Wem es auf Machtspielchen ankommt, der konnte am Donnerstag in Berlin sein wahres Gesicht zeigen. Die Wahl einer neuen Richterin oder eines Richters am Bundesverfassungsgericht scheiterte – erneut. Während die Ampel-Regierung für die Kandidatin Yvonne Ott stimmte, blockierte die Union. Laut Grundgesetz braucht es eine Zweidrittelmehrheit im Bundestag.
Diese Blockade ist weit mehr als politisches Theater. In Karlsruhe steht seit Wochen ein Richterstuhl leer, nachdem Peter Müller in den Ruhestand gegangen ist. Der Richterwahlausschuss hatte die Abstimmung bereits zweimal verschoben, weil man sich nicht einigen konnte. Bei meinem letzten Besuch im Gericht spürte ich die wachsende Anspannung unter den Verfassungsrichtern – jeder Tag ohne vollständige Besetzung erschwert ihre Arbeit.
«Die Funktionsfähigkeit unseres höchsten Gerichts darf nicht zum Spielball parteipolitischer Interessen werden», mahnte Bundesjustizminister Marco Buschmann gestern. Die Union hingegen besteht auf einem eigenen Vorschlagsrecht für diese Position. Friedrich Merz ließ durchblicken, man werde erst zustimmen, wenn die Regierung auch den Unionskandidaten Peter Müller akzeptiere.
Hinter den Kulissen wird intensiv verhandelt. Denn was die meisten Bürger nicht wissen: Das Verfassungsgericht entscheidet über grundlegende Fragen unseres Zusammenlebens – von Sterbehilfe bis Klimaschutz. Eine alte Hamburger Weisheit kommt mir in den Sinn: «Wo Recht zu Politik wird, bleibt Gerechtigkeit auf der Strecke.»
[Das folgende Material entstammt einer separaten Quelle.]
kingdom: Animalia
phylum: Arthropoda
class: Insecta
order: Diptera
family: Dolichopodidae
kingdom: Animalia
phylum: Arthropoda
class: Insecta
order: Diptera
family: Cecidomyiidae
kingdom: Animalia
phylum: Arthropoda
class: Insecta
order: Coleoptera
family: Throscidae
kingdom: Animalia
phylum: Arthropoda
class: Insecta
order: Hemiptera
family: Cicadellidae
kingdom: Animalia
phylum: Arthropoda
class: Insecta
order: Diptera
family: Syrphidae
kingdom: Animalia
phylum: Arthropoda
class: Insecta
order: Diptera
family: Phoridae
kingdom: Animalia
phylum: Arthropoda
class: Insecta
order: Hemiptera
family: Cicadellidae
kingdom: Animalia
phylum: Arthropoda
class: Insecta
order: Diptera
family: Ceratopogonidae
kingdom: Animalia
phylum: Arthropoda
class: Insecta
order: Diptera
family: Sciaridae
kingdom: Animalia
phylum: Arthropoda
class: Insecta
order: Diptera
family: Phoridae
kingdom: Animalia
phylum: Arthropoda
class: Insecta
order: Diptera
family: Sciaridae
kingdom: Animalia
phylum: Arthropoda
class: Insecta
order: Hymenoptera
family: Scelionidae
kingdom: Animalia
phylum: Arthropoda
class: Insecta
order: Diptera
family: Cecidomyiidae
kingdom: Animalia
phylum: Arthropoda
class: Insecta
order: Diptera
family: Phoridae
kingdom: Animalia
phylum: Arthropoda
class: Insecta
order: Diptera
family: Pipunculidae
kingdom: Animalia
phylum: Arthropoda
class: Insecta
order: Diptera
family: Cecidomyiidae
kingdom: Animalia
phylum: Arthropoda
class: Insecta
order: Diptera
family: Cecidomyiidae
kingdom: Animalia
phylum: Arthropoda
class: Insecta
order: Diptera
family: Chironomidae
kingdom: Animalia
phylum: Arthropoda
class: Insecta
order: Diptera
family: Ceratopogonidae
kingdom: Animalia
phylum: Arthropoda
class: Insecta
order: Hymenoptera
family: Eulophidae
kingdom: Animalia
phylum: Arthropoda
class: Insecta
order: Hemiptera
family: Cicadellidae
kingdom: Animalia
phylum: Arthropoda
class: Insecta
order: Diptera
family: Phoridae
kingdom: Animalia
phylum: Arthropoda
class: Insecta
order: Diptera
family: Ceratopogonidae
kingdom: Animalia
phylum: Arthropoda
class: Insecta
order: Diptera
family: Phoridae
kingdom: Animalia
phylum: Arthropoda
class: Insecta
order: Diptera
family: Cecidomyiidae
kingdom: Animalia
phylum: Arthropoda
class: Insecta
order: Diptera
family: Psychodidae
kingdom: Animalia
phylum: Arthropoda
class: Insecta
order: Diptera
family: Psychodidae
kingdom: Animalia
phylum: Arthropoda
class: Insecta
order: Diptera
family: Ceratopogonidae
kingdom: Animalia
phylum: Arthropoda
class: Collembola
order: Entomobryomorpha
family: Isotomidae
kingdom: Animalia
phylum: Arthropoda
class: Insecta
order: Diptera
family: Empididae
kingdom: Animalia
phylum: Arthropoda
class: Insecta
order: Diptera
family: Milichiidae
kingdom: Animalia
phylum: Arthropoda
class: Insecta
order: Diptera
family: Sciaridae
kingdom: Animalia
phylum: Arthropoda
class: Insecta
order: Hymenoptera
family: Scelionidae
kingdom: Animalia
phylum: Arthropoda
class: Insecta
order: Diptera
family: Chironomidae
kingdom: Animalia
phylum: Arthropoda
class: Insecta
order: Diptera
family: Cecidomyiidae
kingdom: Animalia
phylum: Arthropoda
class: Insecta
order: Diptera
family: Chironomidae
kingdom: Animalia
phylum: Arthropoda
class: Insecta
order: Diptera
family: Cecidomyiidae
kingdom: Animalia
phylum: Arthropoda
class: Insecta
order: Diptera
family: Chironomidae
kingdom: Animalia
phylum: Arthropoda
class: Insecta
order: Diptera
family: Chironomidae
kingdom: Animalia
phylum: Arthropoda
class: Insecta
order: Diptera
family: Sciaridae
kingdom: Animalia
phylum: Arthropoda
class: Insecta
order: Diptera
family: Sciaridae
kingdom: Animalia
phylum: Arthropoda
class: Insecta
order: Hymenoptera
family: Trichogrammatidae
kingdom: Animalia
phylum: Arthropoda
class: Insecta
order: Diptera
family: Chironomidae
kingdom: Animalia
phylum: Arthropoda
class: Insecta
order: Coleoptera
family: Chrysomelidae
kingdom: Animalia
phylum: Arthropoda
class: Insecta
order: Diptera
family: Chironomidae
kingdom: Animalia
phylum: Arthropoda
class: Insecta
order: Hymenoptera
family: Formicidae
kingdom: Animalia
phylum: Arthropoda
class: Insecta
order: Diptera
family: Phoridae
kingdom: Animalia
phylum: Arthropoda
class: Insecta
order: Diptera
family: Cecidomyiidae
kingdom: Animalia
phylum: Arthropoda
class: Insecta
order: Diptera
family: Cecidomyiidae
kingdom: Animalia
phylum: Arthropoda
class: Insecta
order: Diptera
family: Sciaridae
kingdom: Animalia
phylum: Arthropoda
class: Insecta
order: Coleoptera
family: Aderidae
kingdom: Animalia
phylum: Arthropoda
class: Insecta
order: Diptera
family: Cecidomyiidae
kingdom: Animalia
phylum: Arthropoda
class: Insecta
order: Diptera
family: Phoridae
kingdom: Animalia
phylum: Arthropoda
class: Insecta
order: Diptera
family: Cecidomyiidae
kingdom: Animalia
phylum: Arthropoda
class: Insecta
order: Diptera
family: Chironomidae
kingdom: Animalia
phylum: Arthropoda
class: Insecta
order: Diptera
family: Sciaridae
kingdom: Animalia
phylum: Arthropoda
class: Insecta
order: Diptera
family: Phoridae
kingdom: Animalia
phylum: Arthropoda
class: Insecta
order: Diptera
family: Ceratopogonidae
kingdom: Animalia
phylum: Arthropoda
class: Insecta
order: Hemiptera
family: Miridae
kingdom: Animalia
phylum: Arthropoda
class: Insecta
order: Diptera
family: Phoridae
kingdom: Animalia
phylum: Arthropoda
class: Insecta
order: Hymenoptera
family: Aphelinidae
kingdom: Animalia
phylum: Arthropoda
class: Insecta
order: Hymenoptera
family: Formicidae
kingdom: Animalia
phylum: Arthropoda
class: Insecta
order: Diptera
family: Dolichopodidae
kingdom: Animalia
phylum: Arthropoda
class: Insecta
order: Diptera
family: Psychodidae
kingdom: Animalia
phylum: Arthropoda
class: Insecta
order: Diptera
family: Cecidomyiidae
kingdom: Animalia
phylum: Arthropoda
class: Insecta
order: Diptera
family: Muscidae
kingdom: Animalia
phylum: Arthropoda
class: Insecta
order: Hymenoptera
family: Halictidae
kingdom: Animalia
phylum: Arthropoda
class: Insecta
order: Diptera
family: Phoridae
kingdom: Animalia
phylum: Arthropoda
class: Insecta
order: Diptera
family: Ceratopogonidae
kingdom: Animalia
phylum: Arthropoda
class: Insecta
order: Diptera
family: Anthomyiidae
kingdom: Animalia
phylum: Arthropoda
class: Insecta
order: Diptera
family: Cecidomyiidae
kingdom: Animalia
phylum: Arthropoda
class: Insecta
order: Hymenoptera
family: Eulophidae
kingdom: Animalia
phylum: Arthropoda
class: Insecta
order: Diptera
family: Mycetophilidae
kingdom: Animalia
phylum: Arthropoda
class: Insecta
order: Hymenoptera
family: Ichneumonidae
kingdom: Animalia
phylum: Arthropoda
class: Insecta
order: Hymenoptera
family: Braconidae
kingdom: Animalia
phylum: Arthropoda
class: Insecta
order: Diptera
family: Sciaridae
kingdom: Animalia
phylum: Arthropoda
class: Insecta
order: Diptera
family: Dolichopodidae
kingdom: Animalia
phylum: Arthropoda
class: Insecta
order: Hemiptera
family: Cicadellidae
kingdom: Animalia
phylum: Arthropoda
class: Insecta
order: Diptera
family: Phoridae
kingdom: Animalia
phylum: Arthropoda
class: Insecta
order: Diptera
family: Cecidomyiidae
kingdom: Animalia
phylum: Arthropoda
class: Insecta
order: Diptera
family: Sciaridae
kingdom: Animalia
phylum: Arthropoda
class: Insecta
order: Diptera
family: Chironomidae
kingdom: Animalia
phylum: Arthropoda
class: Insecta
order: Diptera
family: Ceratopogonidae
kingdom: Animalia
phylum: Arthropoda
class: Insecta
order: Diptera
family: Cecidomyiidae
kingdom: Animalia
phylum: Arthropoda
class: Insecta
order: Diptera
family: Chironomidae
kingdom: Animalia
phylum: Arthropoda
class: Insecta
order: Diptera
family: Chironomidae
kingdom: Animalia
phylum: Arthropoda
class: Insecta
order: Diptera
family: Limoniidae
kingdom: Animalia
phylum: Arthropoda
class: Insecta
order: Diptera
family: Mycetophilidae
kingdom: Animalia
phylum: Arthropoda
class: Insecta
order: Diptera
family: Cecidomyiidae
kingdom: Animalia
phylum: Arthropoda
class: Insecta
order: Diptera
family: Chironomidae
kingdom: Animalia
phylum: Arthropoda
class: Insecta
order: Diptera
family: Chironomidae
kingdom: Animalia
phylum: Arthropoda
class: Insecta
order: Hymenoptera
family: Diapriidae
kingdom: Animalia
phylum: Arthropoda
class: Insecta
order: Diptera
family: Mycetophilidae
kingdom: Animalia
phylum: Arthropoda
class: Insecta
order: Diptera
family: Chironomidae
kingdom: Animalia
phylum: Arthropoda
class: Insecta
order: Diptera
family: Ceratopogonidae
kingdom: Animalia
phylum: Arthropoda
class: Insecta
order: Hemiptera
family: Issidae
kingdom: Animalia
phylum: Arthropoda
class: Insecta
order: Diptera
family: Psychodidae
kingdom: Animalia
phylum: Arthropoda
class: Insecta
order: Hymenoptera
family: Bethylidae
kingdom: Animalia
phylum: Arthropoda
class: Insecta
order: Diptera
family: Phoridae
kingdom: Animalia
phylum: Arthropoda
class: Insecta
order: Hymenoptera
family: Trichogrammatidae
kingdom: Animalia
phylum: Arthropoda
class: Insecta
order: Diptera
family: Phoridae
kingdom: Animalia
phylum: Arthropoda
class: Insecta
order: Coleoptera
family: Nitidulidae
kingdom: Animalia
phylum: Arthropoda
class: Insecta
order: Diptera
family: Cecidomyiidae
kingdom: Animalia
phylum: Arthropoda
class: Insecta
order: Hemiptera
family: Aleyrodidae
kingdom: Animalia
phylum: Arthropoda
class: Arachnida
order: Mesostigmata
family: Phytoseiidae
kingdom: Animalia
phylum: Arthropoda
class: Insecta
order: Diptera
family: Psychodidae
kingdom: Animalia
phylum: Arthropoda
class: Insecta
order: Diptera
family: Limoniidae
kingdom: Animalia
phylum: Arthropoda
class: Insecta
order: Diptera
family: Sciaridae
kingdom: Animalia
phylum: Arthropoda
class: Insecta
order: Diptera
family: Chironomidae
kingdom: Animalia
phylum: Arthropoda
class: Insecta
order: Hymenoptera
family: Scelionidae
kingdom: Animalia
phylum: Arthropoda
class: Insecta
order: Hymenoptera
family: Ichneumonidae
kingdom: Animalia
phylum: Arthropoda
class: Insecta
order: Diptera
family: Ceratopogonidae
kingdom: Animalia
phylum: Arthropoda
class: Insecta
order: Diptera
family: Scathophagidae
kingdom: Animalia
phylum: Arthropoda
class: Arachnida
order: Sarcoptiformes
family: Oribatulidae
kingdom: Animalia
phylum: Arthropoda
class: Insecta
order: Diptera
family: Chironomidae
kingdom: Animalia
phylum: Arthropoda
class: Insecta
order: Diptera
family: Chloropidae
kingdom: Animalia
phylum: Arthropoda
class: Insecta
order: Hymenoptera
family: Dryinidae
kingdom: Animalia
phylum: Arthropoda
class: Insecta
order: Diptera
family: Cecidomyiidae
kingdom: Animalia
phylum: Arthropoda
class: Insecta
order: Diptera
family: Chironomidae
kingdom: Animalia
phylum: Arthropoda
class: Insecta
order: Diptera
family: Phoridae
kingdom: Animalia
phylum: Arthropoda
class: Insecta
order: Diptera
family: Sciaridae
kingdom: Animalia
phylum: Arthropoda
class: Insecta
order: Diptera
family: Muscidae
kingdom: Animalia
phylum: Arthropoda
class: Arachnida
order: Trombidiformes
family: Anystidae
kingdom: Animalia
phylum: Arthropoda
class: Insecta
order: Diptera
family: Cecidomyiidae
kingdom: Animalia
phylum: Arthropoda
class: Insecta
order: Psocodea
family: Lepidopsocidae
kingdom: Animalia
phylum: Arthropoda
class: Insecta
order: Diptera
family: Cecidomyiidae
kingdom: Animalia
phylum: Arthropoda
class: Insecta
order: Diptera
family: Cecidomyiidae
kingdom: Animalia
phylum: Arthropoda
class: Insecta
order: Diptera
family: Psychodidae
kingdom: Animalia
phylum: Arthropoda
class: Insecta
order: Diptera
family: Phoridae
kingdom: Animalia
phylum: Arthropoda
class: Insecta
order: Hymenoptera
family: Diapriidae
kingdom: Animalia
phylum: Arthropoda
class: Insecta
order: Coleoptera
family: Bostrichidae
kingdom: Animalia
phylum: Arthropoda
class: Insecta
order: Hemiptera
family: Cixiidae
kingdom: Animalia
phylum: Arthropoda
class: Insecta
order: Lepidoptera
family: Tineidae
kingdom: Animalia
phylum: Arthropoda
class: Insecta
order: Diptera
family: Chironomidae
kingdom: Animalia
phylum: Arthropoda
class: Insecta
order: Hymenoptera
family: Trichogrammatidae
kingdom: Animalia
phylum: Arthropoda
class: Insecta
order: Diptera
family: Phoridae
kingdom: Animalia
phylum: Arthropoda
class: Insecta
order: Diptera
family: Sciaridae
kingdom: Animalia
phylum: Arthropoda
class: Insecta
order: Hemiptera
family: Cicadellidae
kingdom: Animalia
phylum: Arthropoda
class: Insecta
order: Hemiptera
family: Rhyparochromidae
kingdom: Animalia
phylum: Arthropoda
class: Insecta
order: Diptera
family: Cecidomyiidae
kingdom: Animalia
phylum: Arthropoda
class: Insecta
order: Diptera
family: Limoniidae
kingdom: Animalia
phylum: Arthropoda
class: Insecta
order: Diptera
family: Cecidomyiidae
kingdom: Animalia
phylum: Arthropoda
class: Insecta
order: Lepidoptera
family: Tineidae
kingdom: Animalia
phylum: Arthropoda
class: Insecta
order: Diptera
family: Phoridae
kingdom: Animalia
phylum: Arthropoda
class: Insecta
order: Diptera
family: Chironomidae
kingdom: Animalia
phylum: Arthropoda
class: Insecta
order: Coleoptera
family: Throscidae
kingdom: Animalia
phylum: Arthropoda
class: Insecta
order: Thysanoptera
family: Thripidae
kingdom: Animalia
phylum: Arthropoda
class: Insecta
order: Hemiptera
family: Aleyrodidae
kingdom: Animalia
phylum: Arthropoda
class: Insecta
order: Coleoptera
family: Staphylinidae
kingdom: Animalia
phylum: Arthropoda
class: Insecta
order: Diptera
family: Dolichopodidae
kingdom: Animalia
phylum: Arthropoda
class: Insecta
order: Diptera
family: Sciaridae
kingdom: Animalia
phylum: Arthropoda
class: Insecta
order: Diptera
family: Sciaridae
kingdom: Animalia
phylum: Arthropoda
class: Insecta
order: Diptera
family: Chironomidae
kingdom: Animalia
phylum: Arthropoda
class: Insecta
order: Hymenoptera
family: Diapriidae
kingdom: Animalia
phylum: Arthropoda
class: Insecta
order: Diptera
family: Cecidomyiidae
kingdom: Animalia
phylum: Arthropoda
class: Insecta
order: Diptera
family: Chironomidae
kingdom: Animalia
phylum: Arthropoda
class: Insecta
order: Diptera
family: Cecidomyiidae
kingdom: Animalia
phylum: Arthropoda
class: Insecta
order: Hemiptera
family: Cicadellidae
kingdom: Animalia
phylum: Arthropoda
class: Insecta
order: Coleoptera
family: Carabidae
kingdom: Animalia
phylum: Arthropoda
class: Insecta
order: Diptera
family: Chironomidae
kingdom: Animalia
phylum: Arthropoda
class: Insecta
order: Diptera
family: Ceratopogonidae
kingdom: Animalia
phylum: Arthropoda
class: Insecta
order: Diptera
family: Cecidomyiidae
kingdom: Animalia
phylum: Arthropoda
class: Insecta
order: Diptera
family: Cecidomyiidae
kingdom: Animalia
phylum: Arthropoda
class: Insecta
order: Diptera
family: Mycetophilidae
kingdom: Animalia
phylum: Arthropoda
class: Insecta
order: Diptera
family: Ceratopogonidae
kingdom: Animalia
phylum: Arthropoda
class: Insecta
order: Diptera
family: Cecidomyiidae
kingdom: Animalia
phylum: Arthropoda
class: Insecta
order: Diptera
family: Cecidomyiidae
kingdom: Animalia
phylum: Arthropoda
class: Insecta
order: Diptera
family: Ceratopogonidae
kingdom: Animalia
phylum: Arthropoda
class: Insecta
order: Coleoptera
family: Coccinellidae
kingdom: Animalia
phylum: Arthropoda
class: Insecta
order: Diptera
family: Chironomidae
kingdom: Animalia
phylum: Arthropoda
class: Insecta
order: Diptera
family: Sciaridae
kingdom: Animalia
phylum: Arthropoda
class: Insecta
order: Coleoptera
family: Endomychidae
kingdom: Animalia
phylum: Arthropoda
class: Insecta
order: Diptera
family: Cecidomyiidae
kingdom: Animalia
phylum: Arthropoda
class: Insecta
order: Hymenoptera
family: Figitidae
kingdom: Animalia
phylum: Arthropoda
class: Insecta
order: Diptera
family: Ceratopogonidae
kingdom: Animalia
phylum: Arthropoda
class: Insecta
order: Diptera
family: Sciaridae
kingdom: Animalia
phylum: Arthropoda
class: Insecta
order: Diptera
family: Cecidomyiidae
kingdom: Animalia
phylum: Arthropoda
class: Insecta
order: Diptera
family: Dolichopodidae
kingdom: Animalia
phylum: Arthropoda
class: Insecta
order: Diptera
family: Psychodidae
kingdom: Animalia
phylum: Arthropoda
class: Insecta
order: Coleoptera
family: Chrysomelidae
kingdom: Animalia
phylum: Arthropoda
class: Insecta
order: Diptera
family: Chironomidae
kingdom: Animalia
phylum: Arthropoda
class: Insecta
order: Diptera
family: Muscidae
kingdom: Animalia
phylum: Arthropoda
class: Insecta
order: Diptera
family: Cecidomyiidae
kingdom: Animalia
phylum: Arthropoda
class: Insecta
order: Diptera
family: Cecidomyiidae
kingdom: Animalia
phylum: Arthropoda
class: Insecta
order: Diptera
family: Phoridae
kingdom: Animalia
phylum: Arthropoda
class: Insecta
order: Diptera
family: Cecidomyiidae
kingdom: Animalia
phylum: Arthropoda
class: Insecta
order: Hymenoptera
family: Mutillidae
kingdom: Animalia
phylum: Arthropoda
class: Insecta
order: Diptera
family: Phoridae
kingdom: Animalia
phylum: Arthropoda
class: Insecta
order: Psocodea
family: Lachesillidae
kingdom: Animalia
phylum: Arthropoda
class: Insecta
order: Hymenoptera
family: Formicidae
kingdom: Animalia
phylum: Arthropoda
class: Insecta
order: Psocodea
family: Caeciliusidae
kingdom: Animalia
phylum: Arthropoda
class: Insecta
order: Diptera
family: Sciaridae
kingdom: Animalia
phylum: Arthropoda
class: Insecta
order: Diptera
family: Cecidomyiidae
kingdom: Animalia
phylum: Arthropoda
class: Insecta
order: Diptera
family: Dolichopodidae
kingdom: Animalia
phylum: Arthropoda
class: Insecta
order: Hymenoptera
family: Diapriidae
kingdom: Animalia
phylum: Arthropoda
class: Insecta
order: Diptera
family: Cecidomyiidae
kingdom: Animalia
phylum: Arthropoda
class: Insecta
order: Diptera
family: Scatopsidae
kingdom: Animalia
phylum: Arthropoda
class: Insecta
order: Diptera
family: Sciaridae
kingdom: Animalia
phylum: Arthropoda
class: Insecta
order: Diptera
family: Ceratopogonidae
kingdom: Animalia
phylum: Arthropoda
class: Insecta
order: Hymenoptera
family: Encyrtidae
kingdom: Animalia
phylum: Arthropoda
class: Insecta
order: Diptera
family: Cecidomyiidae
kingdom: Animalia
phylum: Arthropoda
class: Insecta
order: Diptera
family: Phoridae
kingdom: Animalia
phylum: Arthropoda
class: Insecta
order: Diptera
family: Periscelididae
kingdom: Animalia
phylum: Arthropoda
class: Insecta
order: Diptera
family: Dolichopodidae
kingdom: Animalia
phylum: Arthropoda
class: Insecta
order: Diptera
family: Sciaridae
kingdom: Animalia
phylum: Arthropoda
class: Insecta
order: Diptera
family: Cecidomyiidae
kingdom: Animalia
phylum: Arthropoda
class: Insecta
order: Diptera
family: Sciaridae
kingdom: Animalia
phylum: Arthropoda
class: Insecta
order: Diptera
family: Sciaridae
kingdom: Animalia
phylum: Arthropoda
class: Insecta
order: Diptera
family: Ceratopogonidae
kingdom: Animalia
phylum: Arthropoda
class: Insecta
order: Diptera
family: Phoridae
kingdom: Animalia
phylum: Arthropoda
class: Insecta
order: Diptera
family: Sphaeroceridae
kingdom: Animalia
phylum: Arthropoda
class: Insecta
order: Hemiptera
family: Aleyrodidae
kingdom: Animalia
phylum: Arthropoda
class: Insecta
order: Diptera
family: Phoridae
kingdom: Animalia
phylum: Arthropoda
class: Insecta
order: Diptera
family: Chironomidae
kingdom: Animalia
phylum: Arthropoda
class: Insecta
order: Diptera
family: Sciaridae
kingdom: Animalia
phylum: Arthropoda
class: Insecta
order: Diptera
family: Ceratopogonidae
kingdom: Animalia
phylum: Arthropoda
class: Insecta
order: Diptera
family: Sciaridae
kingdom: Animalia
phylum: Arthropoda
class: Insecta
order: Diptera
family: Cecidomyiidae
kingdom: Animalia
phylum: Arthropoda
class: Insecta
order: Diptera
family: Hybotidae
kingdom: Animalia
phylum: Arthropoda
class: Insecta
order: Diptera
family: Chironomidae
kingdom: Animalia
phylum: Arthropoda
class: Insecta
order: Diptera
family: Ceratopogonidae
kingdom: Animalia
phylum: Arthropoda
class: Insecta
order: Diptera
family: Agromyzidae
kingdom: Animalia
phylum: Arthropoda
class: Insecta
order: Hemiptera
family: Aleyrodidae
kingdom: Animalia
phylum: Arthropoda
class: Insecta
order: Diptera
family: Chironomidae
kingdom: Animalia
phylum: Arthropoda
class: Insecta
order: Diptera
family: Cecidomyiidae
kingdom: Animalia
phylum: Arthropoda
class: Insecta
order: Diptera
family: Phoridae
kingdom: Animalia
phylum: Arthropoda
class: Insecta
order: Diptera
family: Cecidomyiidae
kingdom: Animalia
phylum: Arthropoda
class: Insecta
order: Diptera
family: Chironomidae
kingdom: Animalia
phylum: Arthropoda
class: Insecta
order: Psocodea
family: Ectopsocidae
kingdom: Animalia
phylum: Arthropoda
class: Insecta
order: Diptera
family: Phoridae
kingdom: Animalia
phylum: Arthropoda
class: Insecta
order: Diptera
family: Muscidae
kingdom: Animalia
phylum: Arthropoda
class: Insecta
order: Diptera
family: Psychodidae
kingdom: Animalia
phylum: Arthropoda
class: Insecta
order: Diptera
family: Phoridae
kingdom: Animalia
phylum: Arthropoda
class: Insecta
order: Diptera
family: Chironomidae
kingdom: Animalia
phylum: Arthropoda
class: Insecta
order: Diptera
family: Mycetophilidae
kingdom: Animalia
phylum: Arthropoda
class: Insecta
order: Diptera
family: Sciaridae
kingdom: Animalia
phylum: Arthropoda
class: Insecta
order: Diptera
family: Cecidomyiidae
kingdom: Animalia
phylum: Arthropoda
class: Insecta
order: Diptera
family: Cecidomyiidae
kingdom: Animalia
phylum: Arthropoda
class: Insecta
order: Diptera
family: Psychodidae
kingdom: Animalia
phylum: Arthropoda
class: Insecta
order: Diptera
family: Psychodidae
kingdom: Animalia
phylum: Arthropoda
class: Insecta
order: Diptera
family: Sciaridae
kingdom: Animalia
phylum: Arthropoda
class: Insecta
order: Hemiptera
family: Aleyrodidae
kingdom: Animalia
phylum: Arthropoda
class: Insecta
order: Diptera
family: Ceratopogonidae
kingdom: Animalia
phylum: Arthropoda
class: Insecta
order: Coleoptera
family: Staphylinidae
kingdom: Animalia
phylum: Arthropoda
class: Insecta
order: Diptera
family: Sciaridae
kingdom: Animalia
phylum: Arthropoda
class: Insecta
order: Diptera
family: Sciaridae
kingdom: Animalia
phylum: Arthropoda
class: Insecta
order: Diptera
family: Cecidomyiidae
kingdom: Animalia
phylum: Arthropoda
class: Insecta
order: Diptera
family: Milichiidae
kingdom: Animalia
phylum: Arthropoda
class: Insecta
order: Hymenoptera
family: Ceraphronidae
Die Entscheidung ist vertagt, doch der Druck wächst. Bis Mitte Mai soll eine Lösung her. Ob die demokratischen Parteien den Kompromiss finden, wird zeigen, wie ernst sie ihre Verantwortung für unsere Verfassungsordnung nehmen. Für uns alle steht mehr auf dem Spiel als nur ein Richterstuhl.